Durante muitos anos a literatura (não a oratura) de
Timor-Leste era essencialmente em português. Desde há alguns anos têm começado
a aparecer novas obras e autores que se exprimem em tétum. Quando eu era uma criança,
uma professora de português que tive – provavelmente satisfeita pelo facto de
já então eu ser um leitor voraz – escreveu num caderno meu a frase “Um país
faz-se com homens e com livros.”, de Monteiro Lobato (mas que eu durante anos pensei que fosse de Mário Sacramento, um
democrata ilhavense durante a longa noite do fascismo em Portugal). Foi uma
frase que me impressionou muito, e que considero ainda hoje um dos meus motes.
Timor-Leste é para mim a minha terra adoptiva e creio que ninguém pode negar
que o século XX viu nascer neste país homens e mulheres de uma grandeza
excepcional, mas em grande medida ainda faltam os livros. Há alguns, com
destaque para as obras do Takas (Luís Cardoso), mas sendo escritos em
português, que é uma das línguas dos timorenses mas que muitos ainda não
dominam, têm uma penetração reduzida na sociedade. O aparecimento recente de
uma literatura tetumófona permite-nos ter esperança de que as coisas mudem e
que apareça em breve uma geração que lê. E ler em tétum não é nunca um
obstáculo a que se venha a ler em português. Ler em tétum na infância pode
despertar nos miúdos o bichinho dos livros, e quem fica assim cativado nunca
mais vai deixar de querer ler, e quando acabarem de ler os livros em tétum
(qualquer leitor pode ler num espaço de tempo relativamente curto TODOS os
livros em tétum que existem, infelizmente), e continuarem com ânsia de
conhecimento e de emoções, vão ler noutras línguas, começando evidentemente
pela portuguesa.
Irei começar a falar aqui de livros com mais frequência, de
livros de Timor, livros sobre Timor, e de livros em tétum – originais ou em
tradução. Hoje vou começar com uma pequena novela publicada pela ONG Timor Aid
em Novembro de 2012 intitulada “Inan ne’ebé iha bosok ualu” [A mãe que disse
oito mentiras] do escritor timorense de 17 anos de idade Ariel Mota Alves. A
obra obteve um terceiro lugar no concurso literário em tétum organizado
anualmente pela Timor Aid e pela Fundação Alola, de que também já cheguei a ser
membro do júri. Trata-se de um livrinho com uma história mais ou menos linear,
de pendor moralista, mas bastante eficaz na transmissão da sua mensagem. As
personagens principais são Bisoi e o seu filho Atoi, e a história gira em torno
dos desafios que enfrentam ao longo das respectivas vidas. Mãe e filho são
extremamente pobres, mas o sacrifício abnegado da mãe vai criando oportunidades
onde elas não existiam para dar uma vida melhor ao seu menino. Este por seu
lado vai aceitando e beneficiando com isso, e acrescentando o seu esforço ao da
sua progenitora, mas terá que enfrentar também os seus próprios dilemas.

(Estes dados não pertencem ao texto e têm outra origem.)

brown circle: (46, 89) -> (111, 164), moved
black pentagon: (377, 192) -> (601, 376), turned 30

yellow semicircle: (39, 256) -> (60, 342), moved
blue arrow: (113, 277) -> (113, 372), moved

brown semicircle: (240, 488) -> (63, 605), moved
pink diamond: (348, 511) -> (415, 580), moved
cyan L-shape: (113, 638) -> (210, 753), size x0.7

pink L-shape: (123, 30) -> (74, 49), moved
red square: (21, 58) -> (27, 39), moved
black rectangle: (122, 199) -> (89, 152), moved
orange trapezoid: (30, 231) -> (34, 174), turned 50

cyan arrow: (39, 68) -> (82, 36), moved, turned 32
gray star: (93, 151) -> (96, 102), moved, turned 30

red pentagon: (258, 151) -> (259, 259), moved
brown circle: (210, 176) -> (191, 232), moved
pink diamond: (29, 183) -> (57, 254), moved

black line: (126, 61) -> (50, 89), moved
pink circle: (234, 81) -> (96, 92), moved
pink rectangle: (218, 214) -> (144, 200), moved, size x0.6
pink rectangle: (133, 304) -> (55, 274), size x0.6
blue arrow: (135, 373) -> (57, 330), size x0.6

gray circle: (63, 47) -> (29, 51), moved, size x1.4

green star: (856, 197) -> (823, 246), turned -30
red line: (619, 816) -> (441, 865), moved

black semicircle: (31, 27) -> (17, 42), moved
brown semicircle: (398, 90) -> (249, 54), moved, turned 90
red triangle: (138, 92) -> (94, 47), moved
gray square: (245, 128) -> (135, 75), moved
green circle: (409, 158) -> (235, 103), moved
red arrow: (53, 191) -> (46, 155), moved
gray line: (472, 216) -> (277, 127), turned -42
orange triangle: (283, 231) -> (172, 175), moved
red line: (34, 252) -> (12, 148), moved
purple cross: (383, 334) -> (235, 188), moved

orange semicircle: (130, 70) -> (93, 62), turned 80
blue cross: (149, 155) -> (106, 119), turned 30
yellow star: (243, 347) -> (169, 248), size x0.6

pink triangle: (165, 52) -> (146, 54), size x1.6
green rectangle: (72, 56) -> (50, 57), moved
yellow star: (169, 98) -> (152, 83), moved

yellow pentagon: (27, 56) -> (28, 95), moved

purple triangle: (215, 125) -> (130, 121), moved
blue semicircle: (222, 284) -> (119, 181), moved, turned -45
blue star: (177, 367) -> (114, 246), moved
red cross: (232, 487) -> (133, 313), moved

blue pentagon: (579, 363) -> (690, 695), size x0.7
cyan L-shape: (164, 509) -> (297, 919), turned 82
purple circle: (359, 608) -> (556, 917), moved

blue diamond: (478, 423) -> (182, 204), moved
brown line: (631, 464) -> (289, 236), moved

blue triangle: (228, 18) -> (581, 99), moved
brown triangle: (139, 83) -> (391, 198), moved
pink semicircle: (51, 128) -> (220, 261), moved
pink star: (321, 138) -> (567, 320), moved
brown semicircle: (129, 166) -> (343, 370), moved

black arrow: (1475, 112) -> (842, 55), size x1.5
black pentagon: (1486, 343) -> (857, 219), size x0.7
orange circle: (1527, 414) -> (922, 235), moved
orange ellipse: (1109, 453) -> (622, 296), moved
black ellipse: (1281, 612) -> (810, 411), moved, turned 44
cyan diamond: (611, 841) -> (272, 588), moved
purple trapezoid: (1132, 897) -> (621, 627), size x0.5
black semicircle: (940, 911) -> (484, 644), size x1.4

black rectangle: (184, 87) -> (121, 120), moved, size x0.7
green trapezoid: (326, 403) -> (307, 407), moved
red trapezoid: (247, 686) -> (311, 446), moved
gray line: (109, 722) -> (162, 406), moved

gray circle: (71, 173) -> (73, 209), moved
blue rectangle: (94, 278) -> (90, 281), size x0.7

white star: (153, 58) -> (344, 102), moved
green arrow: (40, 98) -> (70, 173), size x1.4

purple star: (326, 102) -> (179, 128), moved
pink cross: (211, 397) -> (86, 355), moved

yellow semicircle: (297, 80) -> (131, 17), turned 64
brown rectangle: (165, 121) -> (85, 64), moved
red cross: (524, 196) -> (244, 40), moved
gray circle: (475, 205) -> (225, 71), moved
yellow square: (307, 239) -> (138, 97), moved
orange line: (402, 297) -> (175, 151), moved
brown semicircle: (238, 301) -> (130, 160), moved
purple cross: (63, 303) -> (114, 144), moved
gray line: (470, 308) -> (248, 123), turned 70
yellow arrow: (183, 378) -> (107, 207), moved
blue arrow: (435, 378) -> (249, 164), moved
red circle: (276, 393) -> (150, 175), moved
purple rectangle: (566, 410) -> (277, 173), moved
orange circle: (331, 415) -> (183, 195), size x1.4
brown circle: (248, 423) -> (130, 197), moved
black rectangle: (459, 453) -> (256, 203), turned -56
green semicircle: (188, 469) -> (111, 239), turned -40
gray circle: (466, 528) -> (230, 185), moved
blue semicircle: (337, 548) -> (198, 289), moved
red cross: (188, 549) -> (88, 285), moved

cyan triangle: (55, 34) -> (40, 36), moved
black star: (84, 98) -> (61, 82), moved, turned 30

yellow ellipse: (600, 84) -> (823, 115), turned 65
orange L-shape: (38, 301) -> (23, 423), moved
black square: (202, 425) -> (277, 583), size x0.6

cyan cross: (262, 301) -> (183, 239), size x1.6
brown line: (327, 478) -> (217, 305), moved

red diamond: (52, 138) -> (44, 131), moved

Um livro que, não obstante o enredo pueril, devia ser
amplamente lido pelas crianças e jovens timorenses, como uma chamada de atenção
para os fazer pensar no que os seus pais muitas vezes fazem por eles, e também
como uma homenagem às mulheres deste país. Conheci muitas timorenses com a
fibra desta Bisoi ao longo de mais de uma década em Timor. A literatura não tem
que tentar mudar o mundo, mas pode tentar mudar o mundo. Esta obra, de um
escritor tão jovem, tenta fazer o seu quinhão.